Building connections between seemingly disparate areas is one of the joys of being an artist. It’s also one of the biggest challenges. Conceptually, artists are trained (or train themselves) to look at topics from multiple angles and to build relationships that express the nuances of the proverbial “human condition” (one of my least-favorite artspeak terms, though it seems appropriate in this context). We take input from the world around us, process it through the lense of our personal experiences and knowledge, then spit it out in some novel way as artwork.

Art schools are generally pretty good at giving artists artistic tools, but the focus tends to be on traditional art-making practice and thinking. Even new-media programs seem to focus on accepted art and design technology, such as Adobe Photoshop and the like. But what happens when an artist wants to expand their research into scientific fields, or access big data? The tools are out there, but the learning curve is so steep as to be seen as insurmountable. I’ve heard from multiple artists that they’d love to access primary sources of information, but dont know how or where to look. Consequently they end up relying on possibly inaccurate second- or third-hand information, with the caveat that it’s okay because it’s art, not science. To a certain extent that’s true: (probably) no one’s going to die if an artist uses bad or incomplete data. However, art can expose and educate us to experience and information in ways that no spreadsheet could, and it connects us to each other by making us aware of perspectives that may differ from our own.

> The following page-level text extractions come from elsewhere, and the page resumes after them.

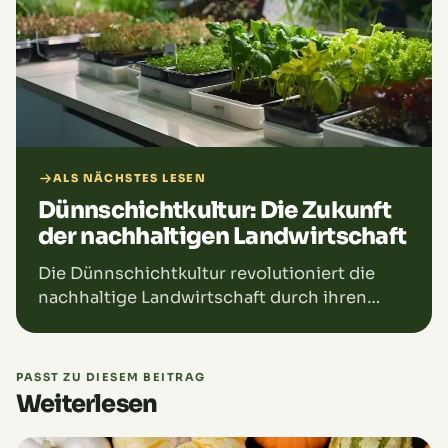
ALS NÄCHSTES LESEN
Dünnschichtkultur: Die Zukunft
der nachhaltigen Landwirtschaft
Die Dünnschichtkultur revolutioniert die
nachhaltige Landwirtschaft durch ihren
ressourceneffizienten Ansatz. Diese
innovative Anbaumethode nutzt die NFT-
Methode (Nutrient Film Technique), bei der
PASST ZU DIESEM BEITRAG
Pflanzenwurzeln in einem dünnen
Weiterlesen
Nährstofffilm gedeihen. Dies ermöglicht
eine optimale Wassereffizienz und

Here at GSU, the art program exists under the umbrella of the School of Arts & Sciences, but there is rarely any overlap unless an individual student wants to take an elective class or slog through the paperwork and approval process for more detailed extra-departmental collaboration. But then the artist is limited to the schedule and interest level of their collaborator, who is busy with their own research and agenda. So it seems that the best way for the artist (aside from a team of dedicated collaborators) is to access the data themselves. It’s certainly possible, there’s a heckuvalot of data out there, and the scientists seem to have no issue accessing it, with tools and technology dedicated to specialized information tasks.

But where does the artist start who wants to consider census data from 1792 with geographical markers? How do scientists make those beautiful infographics that correlate environmental legislation with global warming trends? How do I use ArcGIS or Google Earth in my artwork? How do you make abstract animations in Processing that interact with viewers based on body movement? How do 3d scanners work, and how can I use those scans to create artwork? What type of 3d scanning should I use for a particular project? Is 3d-printing technology useful for art yet?

As a SIF, I’d like to begin to bridge these gaps by collaborating with SIFs from geostudies, archaeology, computer science and elsewhere to create artworks using their technology and information tools. Once prototype projects have been completed, I’ll present the documented process used to achieve the results to artists who are interested.